As an avid Mercedes-AMG fan (another great year), for Ferrari’s sake I’m afraid this may be too little too late. Engine and car development in F1 can be very difficult as there are heavy restrictions on testing, so even if Ferrari can design new systems built upon the benefits provided by AM, I’m not sure they will be able to test them adequately to make a difference in the next couple of seasons. Adding to my concerns is that there may be material property differences between parts made with AM and with traditional machining methods, ie the grain structure of metal processed in the two methods are radically different and likely behave differently under the extreme stresses of an F1 race. Do you think Ferrari will be able to close the gap to Mercedes now that they are investing in AM?

On November 15, 2018, Tristan Sansbury commented on HTC Vive: Overcoming Developer Hesitance Through Open Innovation :

Nice insights! I agree Valve really needs open source content creation at this point in its life, but I fear they are setting themselves up for failure unless they partner with an existing widespread console manufacturer. I’m worried that Microsoft or Sony may simply be letting HTC spearhead the move towards VR platforms, and will jump into the market once critical mass of content and consumers is generated. At that point, I don’t know that HTC can compete with the momentum that already exists on the mainstream platforms – what do you think?

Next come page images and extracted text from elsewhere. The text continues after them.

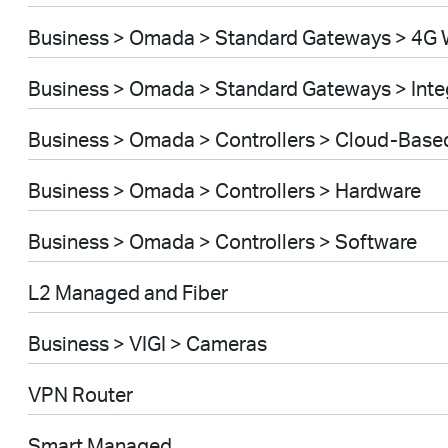
Business > Omada > Standard Gateways > 4G 
Business > Omada > Standard Gateways > Int
Business > Omada > Controllers > Cloud-Base
Business > Omada > Controllers > Hardware
Business > Omada > Controllers > Software
L2 Managed and Fiber
Business > VIGI > Cameras
VPN Router
Smart Managed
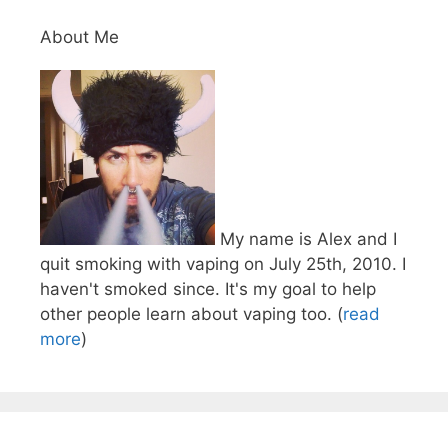
About Me
My name is Alex and I
quit smoking with vaping on July 25th, 2010. I
haven't smoked since. It's my goal to help
other people learn about vaping too. (
read
more
)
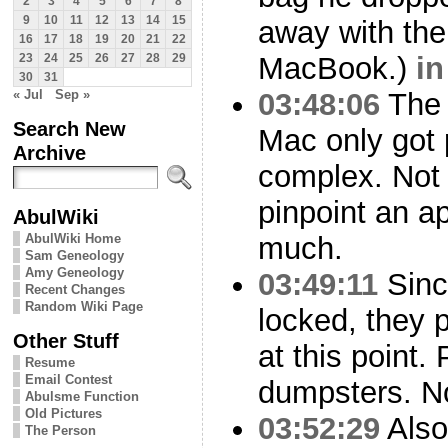
2
3
4
5
6
7
8
9
10
11
12
13
14
15
away with the
16
17
18
19
20
21
22
MacBook.)
in
23
24
25
26
27
28
29
30
31
« Jul
Sep »
03:48:06
The 
Search New
Mac only got 
Archive
complex. Not
pinpoint an ap
AbulWiki
AbulWiki Home
much.
Sam Geneology
Amy Geneology
03:49:11
Since
Recent Changes
Random Wiki Page
locked, they p
Other Stuff
at this point
Resume
Email Contest
dumpsters. No
Abulsme Function
Old Pictures
03:52:29
Also
The Person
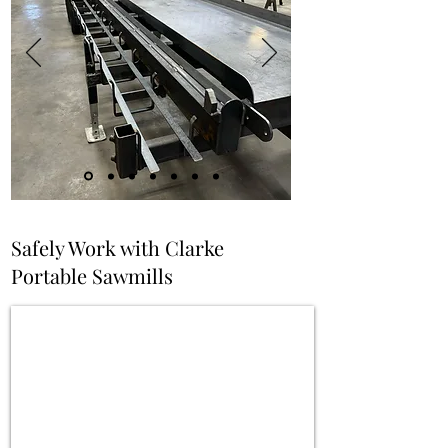
Safely Work with Clarke
Portable Sawmills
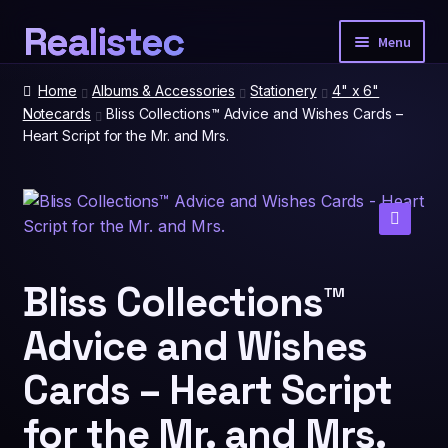
Realistec
Skip
Skip
Menu
to
to
navigation
content
Home
Home
Albums & Accessories
Stationery
4" x 6"
Notecards
Bliss Collections™ Advice and Wishes Cards –
Heart Script for the Mr. and Mrs.
Our Tech
Expan
child
menu
Photobooth Packages
🔍
Event Extras
Expan
child
Bliss Collections™
menu
Advice and Wishes
Spatial Prints
Cards – Heart Script
Account
for the Mr. and Mrs.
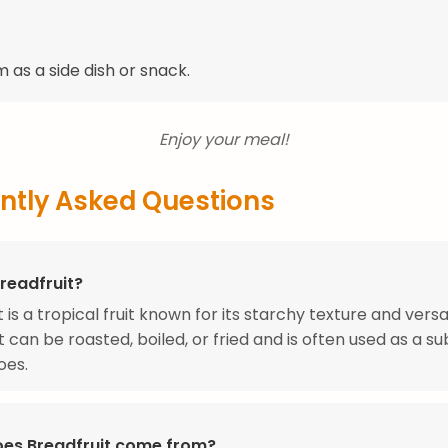
 as a side dish or snack.
Enjoy your meal!
ntly Asked Questions
readfruit?
 is a tropical fruit known for its starchy texture and versat
t can be roasted, boiled, or fried and is often used as a su
oes.
es Breadfruit come from?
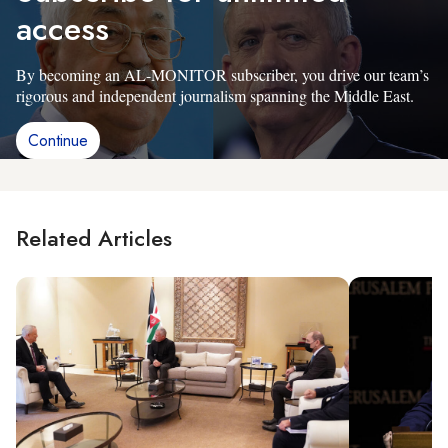
access
By becoming an AL-MONITOR subscriber, you drive our team’s
rigorous and independent journalism spanning the Middle East.
Continue
Related Articles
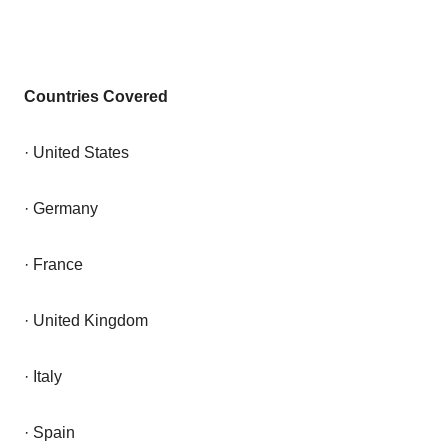
Countries Covered
· United States
· Germany
· France
· United Kingdom
· Italy
· Spain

On November 15, 2018, Tristan Sansbury commented on Crowdsourcing as the Future of Secret Cinema :

Interesting post! I had no idea such a company was putting on productions like this! It does seem like it’d be a good candidate to benefit from crowdsourcing of ideas. Operationally, do you think crowdsourcing might cause problems for the development of new shows? I fear a little bit that an abundance of ideas might be difficult to filter and clearly identify the best themes from. One idea might be to use machine learning or some data analytics in combination with crowdsourcing of ideas to more quickly filter and tag the most popular or common suggestions.

On November 15, 2018, Tristan Sansbury commented on ML and Chill: Machine learning at Netflix :

Nice post! Very interesting to read about the depths on which Netflix is built today on top of machine learning and data analytics. One fear, or perhaps only question, I have is how Netflix views creativity in light of machine-driven content creation. I am a little concerned that machine learnings may capture consistent themes and over time drive creation of content that will no longer be viewed as fresh, but as a repackaging of thematic elements known to work. We’ve seen some of this in Hollywood in particular, with large studios relying more on sequels and remakes than ever before. Do you think Netflix analytics can benefit creativity or does it limit it?

On November 15, 2018, Tristan Sansbury commented on The AI Doctor will see you now – Machine learning transforming healthcare :

Interesting blog topic! You do a nice job of highlighting where a data-driven platform may provide benefits over human doctors. Reading through, I really like the point you made on how data should really be used at this point in time to augment current practitioners. One worry I have in moving to machine diagnostics is that people care about human interaction, and may be turned off by the lack of human contact if we shift fully to a data driven tool. Rather, I see the benefit here as creating a mechanism against which human doctors can compare their assessments, and both correct incorrect assessments, and over time learn from mistakes that were prevented. A second question I had was whether you think even though the Babylon platform outscored humans, is the perceived barrier for a robot higher than for a human? We expect humans to make mistakes, and I suspect that humans may hesitate to implement robotic platforms until they demonstrate an even larger benefit over human performance.